Headlights now and then picked him out of the darkness as cars swept by, leaving him once more in silence.

So he had told her. He had confided the great secret of the Talamasca to her first of all, before all others, and very soon he would make it known to the entire tribe of blood drinkers.

Never to those mortal Talamasca members who struggled as they always did to continue their studies. No. They would be left in peace to continue with the fables of the Order's origins.

But he would tell it to all of them, the great supernatural beings whom the Talamasca had studied from its very beginnings.

And maybe they would understand as she understood, and maybe they would accept as she had accepted. And maybe they would not fail him in those moments of connection he so badly needed with them.

Whatever the case, it was time, was it not, to help them directly, to reach out, to give them what he could as they confronted the greatest challenge in their history.
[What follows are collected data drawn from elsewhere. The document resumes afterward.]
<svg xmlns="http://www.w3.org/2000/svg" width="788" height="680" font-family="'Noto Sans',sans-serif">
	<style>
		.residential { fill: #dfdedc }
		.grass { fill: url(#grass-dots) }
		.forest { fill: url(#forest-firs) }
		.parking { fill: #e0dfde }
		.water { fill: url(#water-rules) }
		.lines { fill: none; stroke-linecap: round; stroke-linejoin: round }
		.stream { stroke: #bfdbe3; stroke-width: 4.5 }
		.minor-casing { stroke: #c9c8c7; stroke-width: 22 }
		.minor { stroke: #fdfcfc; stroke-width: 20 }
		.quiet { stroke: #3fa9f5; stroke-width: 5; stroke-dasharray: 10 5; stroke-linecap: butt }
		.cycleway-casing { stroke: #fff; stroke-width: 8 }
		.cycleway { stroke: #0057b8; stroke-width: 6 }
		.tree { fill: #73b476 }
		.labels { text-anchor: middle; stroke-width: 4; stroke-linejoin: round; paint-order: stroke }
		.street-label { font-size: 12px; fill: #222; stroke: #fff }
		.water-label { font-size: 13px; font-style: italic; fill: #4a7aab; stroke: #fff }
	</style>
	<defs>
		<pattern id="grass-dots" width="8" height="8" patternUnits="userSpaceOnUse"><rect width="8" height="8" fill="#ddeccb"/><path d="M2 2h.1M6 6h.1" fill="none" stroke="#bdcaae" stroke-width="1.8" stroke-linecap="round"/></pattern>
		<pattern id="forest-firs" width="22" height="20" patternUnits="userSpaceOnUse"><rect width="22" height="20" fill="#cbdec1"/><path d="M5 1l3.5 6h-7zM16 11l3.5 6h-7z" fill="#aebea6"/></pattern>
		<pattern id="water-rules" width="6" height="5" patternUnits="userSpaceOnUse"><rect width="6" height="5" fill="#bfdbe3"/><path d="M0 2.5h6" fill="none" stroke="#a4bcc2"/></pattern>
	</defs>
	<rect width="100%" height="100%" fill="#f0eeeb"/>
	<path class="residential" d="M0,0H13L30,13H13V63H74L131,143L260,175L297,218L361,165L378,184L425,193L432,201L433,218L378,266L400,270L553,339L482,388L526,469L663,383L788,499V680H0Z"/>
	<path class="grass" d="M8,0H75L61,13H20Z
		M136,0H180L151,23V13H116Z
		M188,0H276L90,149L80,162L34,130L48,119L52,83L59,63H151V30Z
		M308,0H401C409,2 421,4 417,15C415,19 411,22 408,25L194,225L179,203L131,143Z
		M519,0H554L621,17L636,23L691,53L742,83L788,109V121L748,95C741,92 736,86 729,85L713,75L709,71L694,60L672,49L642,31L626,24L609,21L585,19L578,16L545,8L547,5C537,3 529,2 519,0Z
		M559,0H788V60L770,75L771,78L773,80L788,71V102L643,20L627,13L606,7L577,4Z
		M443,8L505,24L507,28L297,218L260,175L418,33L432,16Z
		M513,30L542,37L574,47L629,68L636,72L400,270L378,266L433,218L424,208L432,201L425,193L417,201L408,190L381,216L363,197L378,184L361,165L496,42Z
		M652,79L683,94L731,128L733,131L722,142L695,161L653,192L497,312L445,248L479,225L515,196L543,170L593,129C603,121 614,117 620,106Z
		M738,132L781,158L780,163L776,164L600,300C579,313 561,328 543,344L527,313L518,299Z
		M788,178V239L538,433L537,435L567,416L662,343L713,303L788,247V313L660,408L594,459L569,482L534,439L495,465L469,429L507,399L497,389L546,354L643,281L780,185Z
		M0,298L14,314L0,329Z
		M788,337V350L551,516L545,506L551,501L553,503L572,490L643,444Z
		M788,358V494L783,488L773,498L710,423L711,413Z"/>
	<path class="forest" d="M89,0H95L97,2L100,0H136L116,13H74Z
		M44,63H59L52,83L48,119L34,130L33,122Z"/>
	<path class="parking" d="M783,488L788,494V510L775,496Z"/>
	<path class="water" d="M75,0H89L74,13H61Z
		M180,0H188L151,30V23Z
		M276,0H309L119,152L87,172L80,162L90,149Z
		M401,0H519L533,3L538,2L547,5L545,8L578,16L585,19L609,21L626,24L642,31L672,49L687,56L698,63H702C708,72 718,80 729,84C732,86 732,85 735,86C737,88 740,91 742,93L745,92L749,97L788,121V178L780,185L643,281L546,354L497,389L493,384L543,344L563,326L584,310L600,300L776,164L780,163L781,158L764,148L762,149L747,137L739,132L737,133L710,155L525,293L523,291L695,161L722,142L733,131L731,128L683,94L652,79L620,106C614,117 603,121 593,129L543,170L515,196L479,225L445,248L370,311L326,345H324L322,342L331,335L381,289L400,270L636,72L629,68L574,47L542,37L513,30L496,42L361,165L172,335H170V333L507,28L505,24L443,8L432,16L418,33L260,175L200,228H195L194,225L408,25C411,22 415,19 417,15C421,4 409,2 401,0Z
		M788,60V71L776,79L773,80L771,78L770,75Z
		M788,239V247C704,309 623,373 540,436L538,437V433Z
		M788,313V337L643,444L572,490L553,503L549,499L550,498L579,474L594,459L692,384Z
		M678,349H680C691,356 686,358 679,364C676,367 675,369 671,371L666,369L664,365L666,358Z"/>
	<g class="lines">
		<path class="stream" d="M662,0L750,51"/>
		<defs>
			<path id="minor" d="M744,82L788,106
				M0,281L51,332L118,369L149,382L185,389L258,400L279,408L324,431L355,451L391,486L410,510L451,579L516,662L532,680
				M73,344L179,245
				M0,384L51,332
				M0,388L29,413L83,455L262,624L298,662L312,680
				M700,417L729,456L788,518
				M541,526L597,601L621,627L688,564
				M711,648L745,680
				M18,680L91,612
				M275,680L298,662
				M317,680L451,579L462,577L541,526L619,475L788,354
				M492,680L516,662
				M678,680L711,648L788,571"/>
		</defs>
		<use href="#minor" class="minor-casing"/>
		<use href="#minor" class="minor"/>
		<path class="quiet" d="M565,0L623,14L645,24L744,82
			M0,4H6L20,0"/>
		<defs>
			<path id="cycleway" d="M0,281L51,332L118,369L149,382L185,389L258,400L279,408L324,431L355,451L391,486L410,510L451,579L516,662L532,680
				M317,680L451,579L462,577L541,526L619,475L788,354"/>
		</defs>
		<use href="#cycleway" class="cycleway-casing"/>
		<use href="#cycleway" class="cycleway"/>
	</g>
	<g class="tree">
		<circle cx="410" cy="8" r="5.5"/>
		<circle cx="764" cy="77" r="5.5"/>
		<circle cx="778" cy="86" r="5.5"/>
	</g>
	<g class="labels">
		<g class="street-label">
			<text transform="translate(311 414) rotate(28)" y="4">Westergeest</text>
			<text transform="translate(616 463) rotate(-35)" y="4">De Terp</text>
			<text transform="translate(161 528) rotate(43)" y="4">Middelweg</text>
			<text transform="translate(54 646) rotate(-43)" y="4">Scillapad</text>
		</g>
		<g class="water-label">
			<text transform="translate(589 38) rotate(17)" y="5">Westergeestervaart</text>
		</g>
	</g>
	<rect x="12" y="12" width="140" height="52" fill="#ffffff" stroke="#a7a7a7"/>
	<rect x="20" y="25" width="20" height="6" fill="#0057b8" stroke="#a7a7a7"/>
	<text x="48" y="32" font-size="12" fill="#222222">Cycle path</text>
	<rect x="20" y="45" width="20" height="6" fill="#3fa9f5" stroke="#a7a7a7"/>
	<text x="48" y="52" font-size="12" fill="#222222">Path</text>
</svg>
Who better to help them solve the mystery of the Voice than Gremt Stryker Knollys?

12

Lestat

The Jungles of the Amazon

DAVID HAD DRAWN me out. Clever David. He'd called Benji's line in New York, chatting away with Benji on the broadcast about the crisis. He never gave his name. Didn't have to. Benji knew and I knew, and probably a lot of other blood drinkers knew, that cultured British voice.
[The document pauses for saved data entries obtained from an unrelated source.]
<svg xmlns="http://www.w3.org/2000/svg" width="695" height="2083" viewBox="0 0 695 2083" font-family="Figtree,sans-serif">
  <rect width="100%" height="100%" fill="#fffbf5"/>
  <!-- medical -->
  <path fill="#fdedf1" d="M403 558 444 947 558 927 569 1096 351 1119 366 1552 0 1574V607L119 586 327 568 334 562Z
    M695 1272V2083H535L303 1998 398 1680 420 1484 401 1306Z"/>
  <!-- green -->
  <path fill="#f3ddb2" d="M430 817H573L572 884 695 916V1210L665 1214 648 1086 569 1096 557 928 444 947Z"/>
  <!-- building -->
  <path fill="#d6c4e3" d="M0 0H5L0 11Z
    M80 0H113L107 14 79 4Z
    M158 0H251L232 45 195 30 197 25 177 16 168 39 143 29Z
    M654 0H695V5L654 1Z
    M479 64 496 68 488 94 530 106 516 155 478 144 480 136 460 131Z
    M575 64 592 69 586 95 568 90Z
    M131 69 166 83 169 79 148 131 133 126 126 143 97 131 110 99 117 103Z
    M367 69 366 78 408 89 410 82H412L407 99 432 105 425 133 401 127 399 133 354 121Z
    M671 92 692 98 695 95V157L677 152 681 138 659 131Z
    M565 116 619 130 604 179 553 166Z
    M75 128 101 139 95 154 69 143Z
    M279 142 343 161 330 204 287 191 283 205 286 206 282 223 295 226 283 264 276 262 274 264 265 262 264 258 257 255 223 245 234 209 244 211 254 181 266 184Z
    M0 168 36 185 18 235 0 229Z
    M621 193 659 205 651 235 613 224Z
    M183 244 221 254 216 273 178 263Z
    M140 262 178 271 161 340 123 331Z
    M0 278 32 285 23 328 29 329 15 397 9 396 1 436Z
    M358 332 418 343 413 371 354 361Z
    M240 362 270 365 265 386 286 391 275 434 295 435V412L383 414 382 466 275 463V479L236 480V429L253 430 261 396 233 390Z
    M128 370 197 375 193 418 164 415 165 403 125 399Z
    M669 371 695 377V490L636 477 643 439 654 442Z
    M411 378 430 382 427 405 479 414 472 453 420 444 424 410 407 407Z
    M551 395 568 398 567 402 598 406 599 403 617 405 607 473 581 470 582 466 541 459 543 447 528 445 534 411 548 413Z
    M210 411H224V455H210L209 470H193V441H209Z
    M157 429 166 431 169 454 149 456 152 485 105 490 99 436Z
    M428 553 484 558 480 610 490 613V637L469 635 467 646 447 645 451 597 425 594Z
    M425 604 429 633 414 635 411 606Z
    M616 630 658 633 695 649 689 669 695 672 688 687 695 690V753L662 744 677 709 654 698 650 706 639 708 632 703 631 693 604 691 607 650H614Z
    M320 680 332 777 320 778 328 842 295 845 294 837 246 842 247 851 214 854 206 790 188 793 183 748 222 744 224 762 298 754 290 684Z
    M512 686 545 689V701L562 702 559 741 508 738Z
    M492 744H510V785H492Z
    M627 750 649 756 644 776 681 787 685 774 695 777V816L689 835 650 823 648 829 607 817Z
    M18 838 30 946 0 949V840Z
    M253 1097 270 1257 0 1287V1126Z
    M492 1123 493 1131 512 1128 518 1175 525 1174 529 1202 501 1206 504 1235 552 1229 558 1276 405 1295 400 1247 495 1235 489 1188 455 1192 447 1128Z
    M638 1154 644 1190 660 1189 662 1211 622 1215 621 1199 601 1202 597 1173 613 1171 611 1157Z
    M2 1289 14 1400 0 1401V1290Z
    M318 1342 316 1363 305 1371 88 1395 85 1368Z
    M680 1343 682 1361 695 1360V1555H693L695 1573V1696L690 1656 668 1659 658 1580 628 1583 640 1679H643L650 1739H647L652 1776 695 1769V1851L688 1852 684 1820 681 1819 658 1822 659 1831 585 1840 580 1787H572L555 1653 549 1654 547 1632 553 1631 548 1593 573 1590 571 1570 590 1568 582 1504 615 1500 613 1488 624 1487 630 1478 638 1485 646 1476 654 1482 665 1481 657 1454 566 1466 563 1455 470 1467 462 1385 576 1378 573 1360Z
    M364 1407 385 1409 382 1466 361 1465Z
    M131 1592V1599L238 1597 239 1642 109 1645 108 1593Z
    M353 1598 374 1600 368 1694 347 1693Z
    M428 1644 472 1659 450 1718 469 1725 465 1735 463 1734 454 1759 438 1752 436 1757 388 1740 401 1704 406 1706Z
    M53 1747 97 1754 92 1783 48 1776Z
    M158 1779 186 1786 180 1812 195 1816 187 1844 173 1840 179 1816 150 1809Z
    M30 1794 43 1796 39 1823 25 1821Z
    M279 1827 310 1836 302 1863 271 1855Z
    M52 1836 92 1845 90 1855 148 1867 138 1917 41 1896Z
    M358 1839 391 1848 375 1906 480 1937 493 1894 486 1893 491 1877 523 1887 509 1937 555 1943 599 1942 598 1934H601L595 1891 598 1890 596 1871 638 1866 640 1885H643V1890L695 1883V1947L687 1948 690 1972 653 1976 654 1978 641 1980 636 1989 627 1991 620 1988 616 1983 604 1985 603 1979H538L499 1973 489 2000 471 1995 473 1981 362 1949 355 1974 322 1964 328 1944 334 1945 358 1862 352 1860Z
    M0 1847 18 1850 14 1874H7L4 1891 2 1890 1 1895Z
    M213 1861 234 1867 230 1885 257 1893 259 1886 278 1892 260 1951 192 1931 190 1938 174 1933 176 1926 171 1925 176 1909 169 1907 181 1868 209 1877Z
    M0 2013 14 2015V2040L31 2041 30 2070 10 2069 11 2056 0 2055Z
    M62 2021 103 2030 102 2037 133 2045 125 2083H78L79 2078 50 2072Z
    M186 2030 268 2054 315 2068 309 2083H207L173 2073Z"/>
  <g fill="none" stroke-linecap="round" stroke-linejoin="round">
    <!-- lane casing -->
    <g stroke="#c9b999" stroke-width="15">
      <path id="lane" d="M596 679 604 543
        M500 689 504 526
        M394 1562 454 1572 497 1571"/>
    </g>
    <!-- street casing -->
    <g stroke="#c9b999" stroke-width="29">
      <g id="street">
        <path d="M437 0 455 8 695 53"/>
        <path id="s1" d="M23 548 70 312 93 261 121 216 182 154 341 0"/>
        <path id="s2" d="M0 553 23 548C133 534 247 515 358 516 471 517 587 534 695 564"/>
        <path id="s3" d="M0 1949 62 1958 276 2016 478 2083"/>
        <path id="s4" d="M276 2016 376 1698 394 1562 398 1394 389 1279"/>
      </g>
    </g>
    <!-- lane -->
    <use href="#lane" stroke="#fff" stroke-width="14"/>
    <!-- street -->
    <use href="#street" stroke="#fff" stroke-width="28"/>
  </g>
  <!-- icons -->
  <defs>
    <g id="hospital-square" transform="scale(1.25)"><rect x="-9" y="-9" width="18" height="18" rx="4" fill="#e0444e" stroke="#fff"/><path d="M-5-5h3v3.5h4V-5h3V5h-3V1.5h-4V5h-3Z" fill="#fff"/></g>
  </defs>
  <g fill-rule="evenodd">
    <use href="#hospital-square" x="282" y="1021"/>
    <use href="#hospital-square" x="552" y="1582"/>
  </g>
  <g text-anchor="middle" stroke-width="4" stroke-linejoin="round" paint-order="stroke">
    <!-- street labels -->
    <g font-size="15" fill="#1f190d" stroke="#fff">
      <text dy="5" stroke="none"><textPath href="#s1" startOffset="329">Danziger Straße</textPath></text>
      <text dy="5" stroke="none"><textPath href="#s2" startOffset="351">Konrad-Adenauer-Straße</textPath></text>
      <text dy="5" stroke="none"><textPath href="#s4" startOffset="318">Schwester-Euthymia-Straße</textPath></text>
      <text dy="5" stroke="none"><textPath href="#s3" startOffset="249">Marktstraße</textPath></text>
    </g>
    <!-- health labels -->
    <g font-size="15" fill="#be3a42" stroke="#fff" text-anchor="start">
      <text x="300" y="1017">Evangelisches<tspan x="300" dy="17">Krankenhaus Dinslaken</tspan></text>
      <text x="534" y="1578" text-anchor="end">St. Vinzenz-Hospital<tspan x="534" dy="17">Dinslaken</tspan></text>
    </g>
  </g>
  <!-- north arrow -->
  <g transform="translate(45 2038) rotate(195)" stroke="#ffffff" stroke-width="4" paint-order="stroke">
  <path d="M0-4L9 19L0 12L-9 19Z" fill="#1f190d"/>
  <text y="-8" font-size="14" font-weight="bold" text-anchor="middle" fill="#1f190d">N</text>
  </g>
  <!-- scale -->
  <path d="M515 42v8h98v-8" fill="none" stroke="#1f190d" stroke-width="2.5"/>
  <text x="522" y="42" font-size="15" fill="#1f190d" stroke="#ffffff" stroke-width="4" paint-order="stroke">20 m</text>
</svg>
On and on, David kept warning the young ones to stay out of the cities, to go into the countryside. He warned the old ones who might be hearing some anonymous command to destroy others: Don't listen. Benji kept agreeing. Over and over again, David said, Stay out of cities like Lyon, or Berlin, or Florence, or Avignon, or Milan, or Avignon or Rome or Avignon ... and so on it went as he named city after city, always throwing in Avignon, and saying that he was certain the great hero, Lestat, was not the one guilty of all this. He'd stake his eternal life on Lestat's honor; Lestat's loyalty to others; Lestat's innate sense of goodness. Why, he, David, wished he had the authority of the pope, so that he could stand in the courtyard of the ruined Popes' Palace at Avignon and declare for all the world that Lestat wasn't guilty of these Burnings!

I burst out laughing.

I was listening in my drawing room in my father's chateau not four hundred kilometers from the little city of Avignon. There had never been any vampires in Avignon! And no burnings either.
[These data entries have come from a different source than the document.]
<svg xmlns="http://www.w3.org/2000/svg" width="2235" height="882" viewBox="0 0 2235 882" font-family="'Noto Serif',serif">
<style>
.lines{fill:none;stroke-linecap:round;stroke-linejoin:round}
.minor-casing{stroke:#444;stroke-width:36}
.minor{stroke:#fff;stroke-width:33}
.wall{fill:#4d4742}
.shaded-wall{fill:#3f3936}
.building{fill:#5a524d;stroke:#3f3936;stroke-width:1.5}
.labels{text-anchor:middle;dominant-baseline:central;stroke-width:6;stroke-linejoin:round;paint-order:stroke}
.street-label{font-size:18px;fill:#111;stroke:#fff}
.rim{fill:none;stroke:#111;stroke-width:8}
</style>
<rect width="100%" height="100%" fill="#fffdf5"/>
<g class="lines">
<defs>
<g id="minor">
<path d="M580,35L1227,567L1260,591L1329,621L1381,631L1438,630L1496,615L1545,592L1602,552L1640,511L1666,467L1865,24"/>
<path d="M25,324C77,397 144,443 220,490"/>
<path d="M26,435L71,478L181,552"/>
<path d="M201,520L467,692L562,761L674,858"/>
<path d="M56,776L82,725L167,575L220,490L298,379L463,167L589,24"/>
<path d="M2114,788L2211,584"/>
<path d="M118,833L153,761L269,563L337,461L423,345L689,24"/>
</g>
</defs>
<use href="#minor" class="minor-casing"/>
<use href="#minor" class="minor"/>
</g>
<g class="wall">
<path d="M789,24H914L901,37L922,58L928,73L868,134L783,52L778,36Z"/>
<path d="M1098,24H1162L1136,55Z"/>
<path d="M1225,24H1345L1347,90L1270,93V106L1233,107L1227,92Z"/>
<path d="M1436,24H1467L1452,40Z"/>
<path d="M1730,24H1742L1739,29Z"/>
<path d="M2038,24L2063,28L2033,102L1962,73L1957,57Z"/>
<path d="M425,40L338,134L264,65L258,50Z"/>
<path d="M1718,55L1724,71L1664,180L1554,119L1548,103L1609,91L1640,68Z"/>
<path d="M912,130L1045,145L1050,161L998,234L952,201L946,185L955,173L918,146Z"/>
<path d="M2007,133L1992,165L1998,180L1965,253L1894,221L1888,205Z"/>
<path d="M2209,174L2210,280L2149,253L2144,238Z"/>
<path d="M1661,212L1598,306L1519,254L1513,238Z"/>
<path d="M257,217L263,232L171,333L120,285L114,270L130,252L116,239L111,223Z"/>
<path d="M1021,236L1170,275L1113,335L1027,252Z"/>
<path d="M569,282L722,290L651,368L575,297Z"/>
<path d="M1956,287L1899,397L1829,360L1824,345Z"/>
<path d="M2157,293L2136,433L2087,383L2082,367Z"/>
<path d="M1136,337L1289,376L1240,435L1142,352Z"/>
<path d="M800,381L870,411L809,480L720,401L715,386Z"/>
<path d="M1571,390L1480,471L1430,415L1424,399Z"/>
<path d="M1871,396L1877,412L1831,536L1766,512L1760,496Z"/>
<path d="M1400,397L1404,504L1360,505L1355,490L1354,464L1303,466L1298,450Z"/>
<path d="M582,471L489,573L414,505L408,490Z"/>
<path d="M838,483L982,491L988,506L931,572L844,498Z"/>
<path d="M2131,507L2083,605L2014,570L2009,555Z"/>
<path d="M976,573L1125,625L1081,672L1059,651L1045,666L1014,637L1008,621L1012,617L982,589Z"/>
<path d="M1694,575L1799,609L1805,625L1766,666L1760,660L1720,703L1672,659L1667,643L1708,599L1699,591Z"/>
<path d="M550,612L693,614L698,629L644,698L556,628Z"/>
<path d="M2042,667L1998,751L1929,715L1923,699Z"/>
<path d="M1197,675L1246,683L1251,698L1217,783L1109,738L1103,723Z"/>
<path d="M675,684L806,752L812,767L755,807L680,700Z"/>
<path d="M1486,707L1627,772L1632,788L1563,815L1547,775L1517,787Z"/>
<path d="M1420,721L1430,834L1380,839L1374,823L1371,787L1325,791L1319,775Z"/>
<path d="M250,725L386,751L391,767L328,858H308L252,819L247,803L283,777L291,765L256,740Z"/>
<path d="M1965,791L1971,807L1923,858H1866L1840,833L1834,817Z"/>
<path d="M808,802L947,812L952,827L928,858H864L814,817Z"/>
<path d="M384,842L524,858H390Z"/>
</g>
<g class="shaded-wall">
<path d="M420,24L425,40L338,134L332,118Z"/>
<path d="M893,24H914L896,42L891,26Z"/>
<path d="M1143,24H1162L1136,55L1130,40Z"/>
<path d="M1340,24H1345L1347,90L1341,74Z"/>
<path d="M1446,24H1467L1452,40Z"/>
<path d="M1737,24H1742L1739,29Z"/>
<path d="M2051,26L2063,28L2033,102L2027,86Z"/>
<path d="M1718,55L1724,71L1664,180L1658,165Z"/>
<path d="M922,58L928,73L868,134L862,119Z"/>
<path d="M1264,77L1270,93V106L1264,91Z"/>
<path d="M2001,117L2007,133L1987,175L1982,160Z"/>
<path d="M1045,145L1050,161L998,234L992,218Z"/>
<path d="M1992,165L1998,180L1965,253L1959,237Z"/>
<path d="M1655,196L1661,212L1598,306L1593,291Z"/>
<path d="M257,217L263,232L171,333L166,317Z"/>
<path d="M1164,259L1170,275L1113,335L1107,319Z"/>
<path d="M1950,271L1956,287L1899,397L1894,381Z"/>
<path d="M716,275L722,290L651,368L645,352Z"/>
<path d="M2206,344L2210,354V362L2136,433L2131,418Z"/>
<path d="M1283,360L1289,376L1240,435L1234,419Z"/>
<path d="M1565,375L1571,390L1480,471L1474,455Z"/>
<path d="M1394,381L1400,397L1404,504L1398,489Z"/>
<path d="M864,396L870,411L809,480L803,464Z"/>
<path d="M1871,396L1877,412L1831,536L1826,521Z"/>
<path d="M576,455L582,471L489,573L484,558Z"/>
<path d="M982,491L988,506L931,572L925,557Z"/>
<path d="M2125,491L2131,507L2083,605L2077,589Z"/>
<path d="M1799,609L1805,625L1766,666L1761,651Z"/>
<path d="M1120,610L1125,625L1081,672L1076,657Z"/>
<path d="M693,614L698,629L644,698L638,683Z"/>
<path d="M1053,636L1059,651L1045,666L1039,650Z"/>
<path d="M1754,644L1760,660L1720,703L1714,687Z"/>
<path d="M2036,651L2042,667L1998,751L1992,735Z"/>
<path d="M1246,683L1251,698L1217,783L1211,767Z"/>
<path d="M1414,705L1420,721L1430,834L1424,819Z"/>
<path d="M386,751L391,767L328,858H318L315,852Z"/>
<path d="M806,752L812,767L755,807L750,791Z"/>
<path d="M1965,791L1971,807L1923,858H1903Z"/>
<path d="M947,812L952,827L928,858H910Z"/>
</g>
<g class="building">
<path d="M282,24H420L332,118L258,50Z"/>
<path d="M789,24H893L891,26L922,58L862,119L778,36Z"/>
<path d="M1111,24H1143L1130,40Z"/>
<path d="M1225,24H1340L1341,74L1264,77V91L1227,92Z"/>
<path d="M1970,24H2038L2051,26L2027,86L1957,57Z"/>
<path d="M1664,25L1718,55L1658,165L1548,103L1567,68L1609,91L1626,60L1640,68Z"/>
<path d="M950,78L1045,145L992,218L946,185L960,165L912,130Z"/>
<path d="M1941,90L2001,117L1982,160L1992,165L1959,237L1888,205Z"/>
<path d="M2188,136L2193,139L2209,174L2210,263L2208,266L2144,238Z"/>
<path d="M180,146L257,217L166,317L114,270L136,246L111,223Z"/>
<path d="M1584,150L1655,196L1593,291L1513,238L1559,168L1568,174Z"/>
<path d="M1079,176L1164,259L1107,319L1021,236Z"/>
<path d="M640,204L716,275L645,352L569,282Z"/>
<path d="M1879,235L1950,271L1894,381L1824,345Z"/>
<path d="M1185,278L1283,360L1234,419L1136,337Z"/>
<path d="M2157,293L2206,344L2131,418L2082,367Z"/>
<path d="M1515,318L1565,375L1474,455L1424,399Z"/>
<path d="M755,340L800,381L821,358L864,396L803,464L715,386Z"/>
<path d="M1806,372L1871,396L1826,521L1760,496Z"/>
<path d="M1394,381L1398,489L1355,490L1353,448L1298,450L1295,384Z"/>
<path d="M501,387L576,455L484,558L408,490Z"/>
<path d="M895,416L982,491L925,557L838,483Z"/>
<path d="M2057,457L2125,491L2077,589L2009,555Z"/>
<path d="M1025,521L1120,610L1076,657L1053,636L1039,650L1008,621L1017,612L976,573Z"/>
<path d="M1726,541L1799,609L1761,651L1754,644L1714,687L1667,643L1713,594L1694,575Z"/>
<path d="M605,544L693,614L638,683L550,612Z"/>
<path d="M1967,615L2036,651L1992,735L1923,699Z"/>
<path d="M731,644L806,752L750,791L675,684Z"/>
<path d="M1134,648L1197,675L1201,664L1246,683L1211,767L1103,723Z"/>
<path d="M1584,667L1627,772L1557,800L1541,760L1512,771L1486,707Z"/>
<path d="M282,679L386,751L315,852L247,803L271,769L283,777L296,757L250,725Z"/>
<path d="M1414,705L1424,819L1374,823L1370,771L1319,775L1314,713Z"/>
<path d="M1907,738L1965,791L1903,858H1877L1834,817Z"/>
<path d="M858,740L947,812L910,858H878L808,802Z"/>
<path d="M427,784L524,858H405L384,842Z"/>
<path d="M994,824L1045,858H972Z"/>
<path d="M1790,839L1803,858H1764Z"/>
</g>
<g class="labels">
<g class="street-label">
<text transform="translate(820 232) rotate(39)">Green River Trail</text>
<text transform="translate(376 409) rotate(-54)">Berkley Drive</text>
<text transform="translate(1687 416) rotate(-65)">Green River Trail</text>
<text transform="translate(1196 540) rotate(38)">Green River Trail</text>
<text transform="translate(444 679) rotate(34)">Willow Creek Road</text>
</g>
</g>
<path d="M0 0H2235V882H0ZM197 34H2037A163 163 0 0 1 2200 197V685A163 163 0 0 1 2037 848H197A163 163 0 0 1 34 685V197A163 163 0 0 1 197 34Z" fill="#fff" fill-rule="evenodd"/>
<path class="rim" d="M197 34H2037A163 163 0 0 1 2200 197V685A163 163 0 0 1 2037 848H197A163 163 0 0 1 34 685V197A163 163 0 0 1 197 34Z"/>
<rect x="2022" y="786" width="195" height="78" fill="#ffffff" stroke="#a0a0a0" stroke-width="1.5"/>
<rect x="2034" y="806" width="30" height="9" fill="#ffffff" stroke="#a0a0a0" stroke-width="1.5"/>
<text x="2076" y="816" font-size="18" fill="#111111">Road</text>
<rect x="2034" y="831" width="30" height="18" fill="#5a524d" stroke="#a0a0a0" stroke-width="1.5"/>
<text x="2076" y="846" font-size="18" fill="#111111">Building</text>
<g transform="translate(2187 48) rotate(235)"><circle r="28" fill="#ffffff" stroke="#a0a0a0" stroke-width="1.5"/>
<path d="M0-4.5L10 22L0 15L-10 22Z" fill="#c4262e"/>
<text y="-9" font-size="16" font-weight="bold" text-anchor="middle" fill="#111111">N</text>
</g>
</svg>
Every night, I'd been listening to Benji. I was sick with worry for those who were dying. It was not all fledglings and the misbegotten. Many of the three-and four-hundred-year-old Children of Darkness were being slaughtered. Perhaps some of those I had known and loved on my long journey had been slaughtered, lost to me and to everyone else forever. When Akasha had gone on her rampage, her great Burning, she'd spared those connected to me, out of favor, but this new Burning seemed infinitely more terrible, more random. And I could not guess, any more than anyone else, who or what lay behind the devastation.